La ley natural, raíz de la felicidad personal y de la justicia social

El respeto de la ley natural no es una cuestión menor, ni en el plano individual ni en el social. Ante comportamientos de una persona que nos resultan antinaturales o anormales (o, al menos, chocantes) se suele decir: «¡Si es feliz así!» Esa es la cuestión: que no se puede ser feliz de cualquier manera, al margen de Dios y de su voluntad, manifestada en la ley natural. Porque sólo Él, Bien infinito, puede saciar la sed de felicidad, y a Él sólo se llega por su luz. De la misma manera que el cuerpo no se nutre de alimentos imaginarios, o soñados, por mucho que uno se empeñe, tampoco la persona se nutre de bienes irreales o falsos, por mucho que uno mismo los haya elegido. Sólo bienes verdaderos perfeccionan la humanidad y nos conducen a la felicidad por el camino de la plenitud personal.

En cuanto al plano social, el Santo Padre ha tenido la oportunidad de recordar, en su discurso ante la asamblea general de la ONU (18 de abril de 2008), que los derechos humanos «se basan en la ley natural inscrita en el corazón del hombre y presente en las diferentes culturas y civilizaciones». De ahí su carácter universal, porque la persona humana, sujeto de esos derechos, también lo es: una naturaleza humana común a todos los seres humanos es el único fundamento que garantiza la libertad y dignidad del hombre, de todo hombre. Los derechos humanos «son el fruto de un sentido común de la justicia», el mismo sentido común de la justicia que constituye el meollo de los diez mandamientos, «basado principalmente sobre la solidaridad entre los miembros de la sociedad y, por tanto, válidos para todos los tiempos y todos los pueblos».

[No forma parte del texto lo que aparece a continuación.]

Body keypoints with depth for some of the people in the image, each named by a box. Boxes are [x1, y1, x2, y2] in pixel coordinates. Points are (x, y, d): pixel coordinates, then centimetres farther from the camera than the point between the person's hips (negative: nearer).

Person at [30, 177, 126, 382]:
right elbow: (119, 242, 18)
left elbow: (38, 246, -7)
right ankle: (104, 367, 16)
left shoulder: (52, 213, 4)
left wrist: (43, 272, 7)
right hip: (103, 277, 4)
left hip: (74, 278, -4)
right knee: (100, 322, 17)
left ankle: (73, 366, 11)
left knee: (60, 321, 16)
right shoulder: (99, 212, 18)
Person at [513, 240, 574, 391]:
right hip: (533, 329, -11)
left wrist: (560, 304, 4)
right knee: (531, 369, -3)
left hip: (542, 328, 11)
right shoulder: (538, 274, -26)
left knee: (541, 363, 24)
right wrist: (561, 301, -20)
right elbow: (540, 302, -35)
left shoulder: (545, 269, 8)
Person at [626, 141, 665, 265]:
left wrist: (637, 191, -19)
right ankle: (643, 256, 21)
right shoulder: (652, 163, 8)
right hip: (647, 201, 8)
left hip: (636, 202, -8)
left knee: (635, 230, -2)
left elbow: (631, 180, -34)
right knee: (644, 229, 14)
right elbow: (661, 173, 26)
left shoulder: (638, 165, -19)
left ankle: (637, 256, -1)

Cuando se presentan simplemente en términos de legalidad, como fruto de un consenso refrendado por normas y apoyado en la fuerza coercitiva, «los derechos, decía el Papa, corren el riego de convertirse en proposiciones frágiles», que se respetan si el legislador quiere respetarlos o encajan con los intereses de los poderosos. «El respeto de los derechos humanos está enraizado principalmente en la justicia que no cambia, sobre la cual se basa también la fuerza vinculante de las proclamas internacionales.» El origen de la Declaración Universal de los Derechos Humanos está, como recuerda Benedicto XVI, en «la profunda conmoción experimentada por la humanidad cuando se abandonó la referencia al sentido de la trascendencia y de la razón natural y, en consecuencia, se violaron gravemente la libertad y la dignidad del hombre».

Si queremos de verdad evitar que la humanidad vuelva a encontrase en situaciones semejantes a las que hemos vivido en el siglo XX, no podemos, decía el Papa, retroceder hacia un planteamiento pragmático, de mínimos, cediendo a «una concepción relativista, según la cual el sentido y la interpretación de los derechos podría variar, negando su universalidad en nombre de los diferentes contextos culturales, políticos, sociales e incluso religiosos». Esta «mísera perspectiva utilitarista» no sirve para garantizar la salvaguardia de la dignidad humana, que se funda en la dignidad de su origen, Dios, y en su plan eterno para nosotros manifestado en la ley natural.